◆ O QUE FAZER:
(A) Reproduza todas as linhas dos registros, sem mudar nada.
(B) Retome o texto sobre a história política do Brasil e o golpe de 1964, seguindo depois da última frase.

◆ TEXTO EXTRAÍDO:
———
Política

Subestimar as classes dominantes, não observar as movimentações estadunidenses e iludir-se com o “esquema militar” de Jango são as raízes do nefasto golpe que durou 21 anos, responsável maior pelo atraso do país

Inicialmente subestimado pela esquerda na época, o golpe civil-militar de 1964 mostrou-se trágico. Reprodução

“Que nenhum cidadão seja assaz opulento
para poder comprar outro, nem tão pobre
para ser constrangido a vender-se”.
(Jean-Jacques Rousseau, O Contrato Social)

Meu estado de espírito sintetiza estes
dois sentimentos: otimismo e pessimismo e os
supera –sou pessimista com a inteligência,
mas otimista com a vontade. Em cada
circunstância, penso na hipótese pior, para
pôr em movimento todas as reservas de
vontade e ser capaz de abater o obstáculo”.
(Antonio Gramsci, Cartas do Cárcere)

O Brasil, historicamente, tem um déficit democrático. Moldado na usurpação do território indígena e na escravidão negra, nunca perdeu o viço autoritário da lógica da Casa-Grande. Apesar de grandes conflitos e revoltas que permearam o país ao longo do tempo: Cabanagem, Praieira, Palmares, Canudos, Revolta da Vacina entre outras, a solução derradeira, era a continuação dos status quo anterior, sem concessões para os vencidos.

A colonização de vastas partes das terras pelo sistema das capitanias hereditárias, acrescida posteriormente por um amplo esquema de grilagem, consubstanciou a forma senhorial-coronelista na formação do campo brasileiro, cujos reflexos se encontram ainda hoje. A dificuldade atroz de se realizar um mínimo de reforma da estrutura fundiária brasileira está na raiz das grandes disputas “pelo alto”, que demarcaram o país desde o Império.

O papel desempenhado pelo exército português, composto em sua maioria por degredados e nativos, na garantia da unidade do território, foi sem dúvida um feito notável, haja vista que a antiga colônia espanhola se dividiu em várias partes formando o atual conjunto de nações da América do Sul, Central e o México, já o império português, não.

Árbitro dos interesses da Coroa, posteriormente do Império e dos senhores das terras, o exército português foi se transmudando em exército brasileiro, pós-Declaração da Independência. Sua estrutura de comando compôs-se dos descendentes de portugueses nascidos aqui, e seu extrato inferior, por brancos pobres, mulatos, indígenas e negros. Sendo o ápice da “integração” a Guerra do Paraguai, com os “voluntários da pátria”.

A quartelada que derivou na Proclamação da República pelos marechais Deodoro e Floriano foi um dos mais claros exemplos de resolução de conflitos entre frações de classe em disputa, sem a participação do povo. Segundo Aristides Lobo (1838-1896), um republicano, “o povo assistiu bestializado à Proclamação da República”.

A Constituição Republicana, de 1891, produzida em grande parte pela lavra de Rui Barbosa, fortaleceu o papel de arbitragem das Forças Armadas e não avançou um milímetro na questão fundiária. Tanto que o período até 1930 ficou conhecido como a “política do café com leite”. Alternando-se no governo os produtores de café paulistas e os produtores de leite das Minas Gerais.
———
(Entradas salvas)
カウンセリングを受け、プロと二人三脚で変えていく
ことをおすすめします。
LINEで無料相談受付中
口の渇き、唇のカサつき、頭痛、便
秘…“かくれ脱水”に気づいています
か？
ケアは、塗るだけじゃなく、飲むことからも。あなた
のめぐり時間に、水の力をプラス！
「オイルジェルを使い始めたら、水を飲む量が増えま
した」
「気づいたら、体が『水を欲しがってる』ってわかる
———
◆ RESPOSTAS:
(A)
カウンセリングを受け、プロと二人三脚で変えていく
ことをおすすめします。
LINEで無料相談受付中
口の渇き、唇のカサつき、頭痛、便
秘…“かくれ脱水”に気づいています
か？
ケアは、塗るだけじゃなく、飲むことからも。あなた
のめぐり時間に、水の力をプラス！
「オイルジェルを使い始めたら、水を飲む量が増えま
した」
「気づいたら、体が『水を欲しがってる』ってわかる

(B)
Esse pacto só foi rompido na chamada Revolução de 1930, liderada também por um terrateniente gaúcho: Getúlio Vargas (1882-1954).

Seguindo a lógica das classes dominantes brasileiras, Vargas inicia o maior período de modernização-conservadora do periférico capitalismo brasileiro, sem mexer no campo e inicia as bases da industrialização – dando a largada para a constituição do “moderno” Estado brasileiro.

E a esquerda brasileira com isso?

Incipiente no cenário político da época, os círculos anarquistas e socialistas por inspiração da Revolução de Outubro de 1917, na Rússia, fundaram em 1922 o PCB, cujo nome por extenso era Partido Comunista do Brasil. Sem peso político e completamente descolado do emergente operariado e inexistente no campo, o partido foi mero observador dos acontecimentos de 1930.

O mesmo não se deu com aquele que viria a ser por toda a sua história seu maior líder: Luís Carlos Prestes (1898-1990).

Oriundo das fileiras do Exército brasileiro, o também gaúcho Prestes, no posto de capitão, galvanizou as insatisfações de parte da tropa com o pacto paulista-mineiro e no espírito da sublevação dos “18 do Forte” protagonizou a marcha da coluna militar, que cruzou dezenas de milhares de quilômetros do território brasileiro. Sem sofrer uma derrota. Esse feito de características épicas ficou marcado na história brasileira como a Coluna Prestes, a coluna invicta.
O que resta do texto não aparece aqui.